Kısacası tüm meselesi vokaliste alışmak olan bir thrash metal grubu Warbringer. Tabii genele baktığımız zaman thrash metal zaten biraz böyle bir müzik türü. Yani bugün thrash denince akla gelen isimlerin vokalleri şu an metal dünyasında grubundan bağımsız olarak da çok saygı duyulan birer yıldız konumunda. Bu seviyeye çıkamayanlar ise “diğerleri” şeklinde sınıflandırılmaktan kaçamıyorlar ne yazık ki. En tepede, en iyi olmadıkça ne seviyede olduğunun pek önemi olmayan bir durumu var thrash metal vokalistliğinin. John da ne yazık ki en tepedeki isimlerden biri değil.
Woe to the Vanquished özeline bakınca ise Warbringer’ın geneli için uzun uzadıya anlattığım şeylerin üç aşağı beş yukarı aynı seviyede olduğunu söylemek mümkün. Yine müthiş besteler, boyun kasları için helva kavurmaya neden olabilecek harika rifler ve nefis bir prodüksiyon söz konusu.
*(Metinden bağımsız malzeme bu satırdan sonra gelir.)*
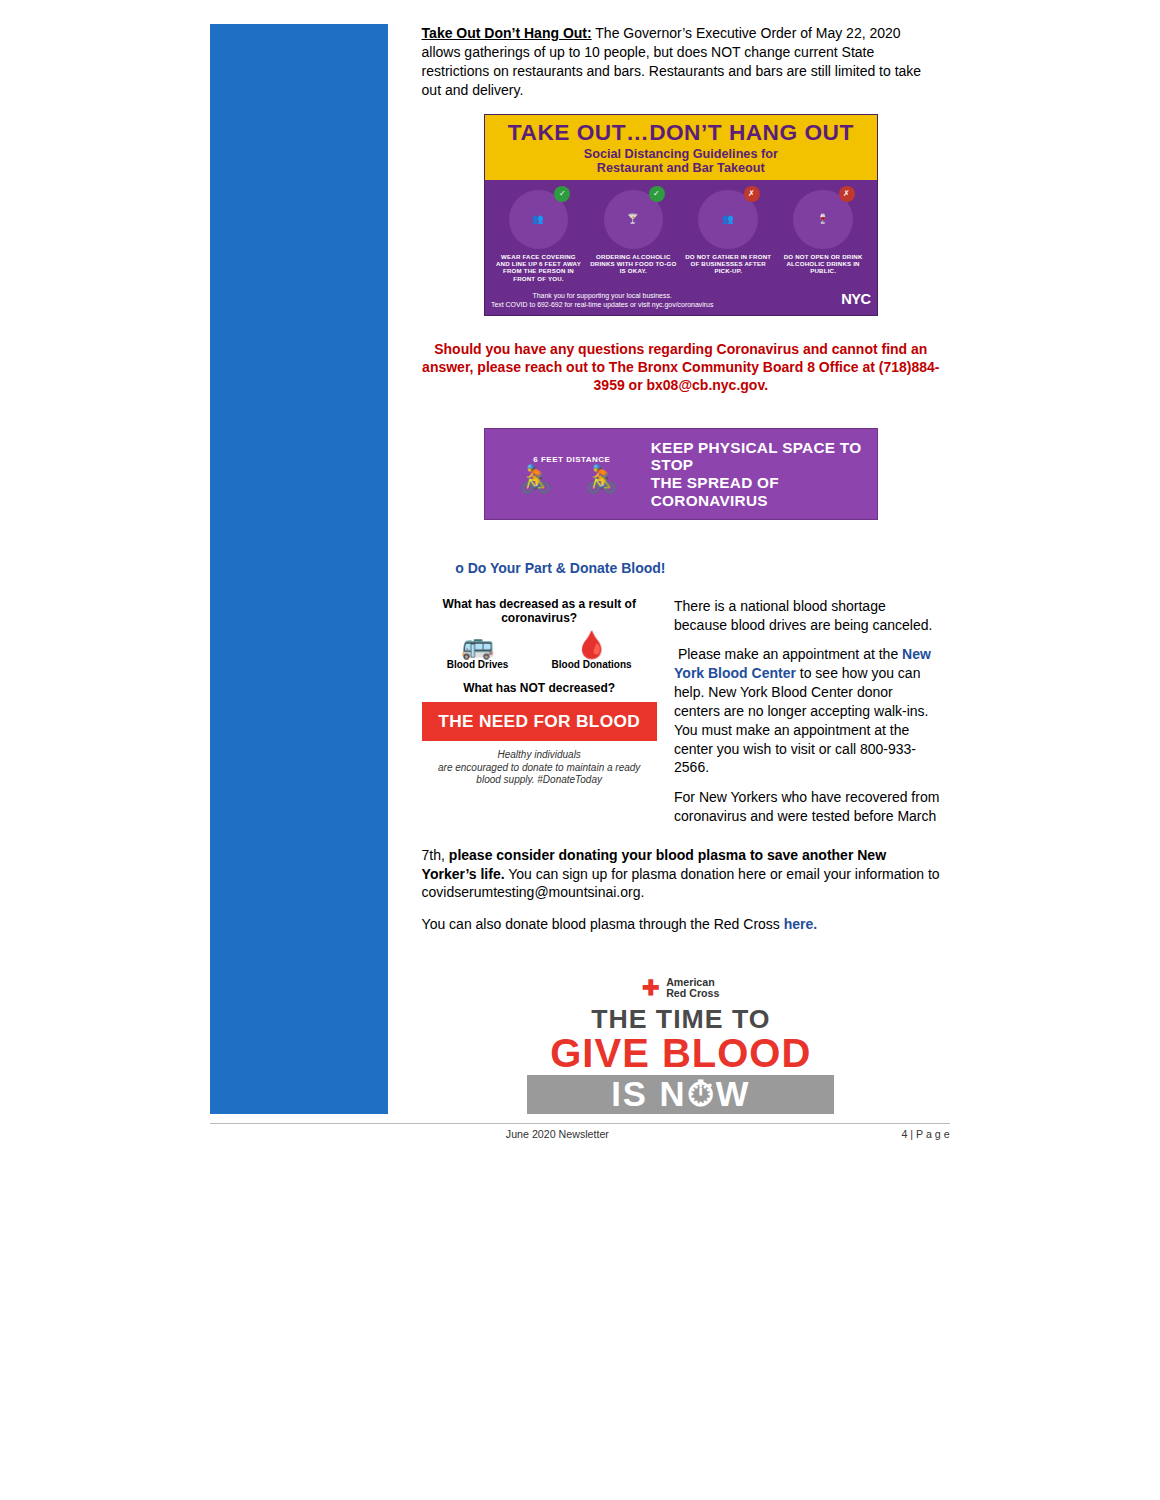Take Out Don’t Hang Out: The Governor’s Executive Order of May 22, 2020 allows gatherings of up to 10 people, but does NOT change current State restrictions on restaurants and bars. Restaurants and bars are still limited to take out and delivery.
TAKE OUT…DON’T HANG OUT
Social Distancing Guidelines for
Restaurant and Bar Takeout
✓ 👥
Wear face covering and line up 6 feet away from the person in front of you.
✓ 🍸
Ordering alcoholic drinks with food to-go is okay.
✗ 👥
DO NOT gather in front of businesses after pick-up.
✗ 🍷
DO NOT open or drink alcoholic drinks in public.
Thank you for supporting your local business.
Text COVID to 692-692 for real-time updates or visit nyc.gov/coronavirus
NYC
Should you have any questions regarding Coronavirus and cannot find an answer, please reach out to The Bronx Community Board 8 Office at (718)884-3959 or bx08@cb.nyc.gov.
6 FEET DISTANCE
🚴 🚴
KEEP PHYSICAL SPACE TO STOP
THE SPREAD OF CORONAVIRUS
Do Your Part & Donate Blood!
What has decreased as a result of coronavirus?
🚌
Blood Drives
🩸
Blood Donations
What has NOT decreased?
THE NEED FOR BLOOD
Healthy individuals
are encouraged to donate to maintain a ready
blood supply. #DonateToday
There is a national blood shortage because blood drives are being canceled.
Please make an appointment at the New York Blood Center to see how you can help. New York Blood Center donor centers are no longer accepting walk-ins. You must make an appointment at the center you wish to visit or call 800-933-2566.
For New Yorkers who have recovered from coronavirus and were tested before March
7th, please consider donating your blood plasma to save another New Yorker’s life. You can sign up for plasma donation here or email your information to covidserumtesting@mountsinai.org.
You can also donate blood plasma through the Red Cross here.
✚
American
Red Cross
THE TIME TO
GIVE BLOOD
IS N⏱W
June 2020 Newsletter
4 | P a g e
John bazen müziğin patlayıcılığına yetişemiyor halen ve kimi zaman da işi dümdüz bağırmaya getirip heyecanı baltalıyor fakat bu defa genel performansını önceki albümlere göre hadi bir tık daha olgun ve bu müziğe uygun bulduğumu söyleyebilirim.
“Descending Blade” ve “Divinity of Flesh” gibi iki muazzam şarkıyı thrash literatürüne kattığı için bile Woe to the Vanquished’e düşük bir puan vermeye elim gitmiyor zaten. Bir de son olarak özellikle ilk şarkı “Silhouettes” VEKTOR severler için çok tatlı sürprizler barındırıyor diyeyim. Genel olarak çok övemedim vokal konusu yüzünden ama zaten o da mükemmel olsaydı Warbringer şimdiye çoktan efsane thrash devlerinin yanındakini yerini almış olurdu. Kısacası benim söylenip durmama bakmayın; Woe to the Vanquished taş gibi, kaya gibi bir thrash albümü. John da (hadi artık be adam) bu işi sökerse ileride Warbringer ismini çok daha fazla duymaya başlayabiliriz.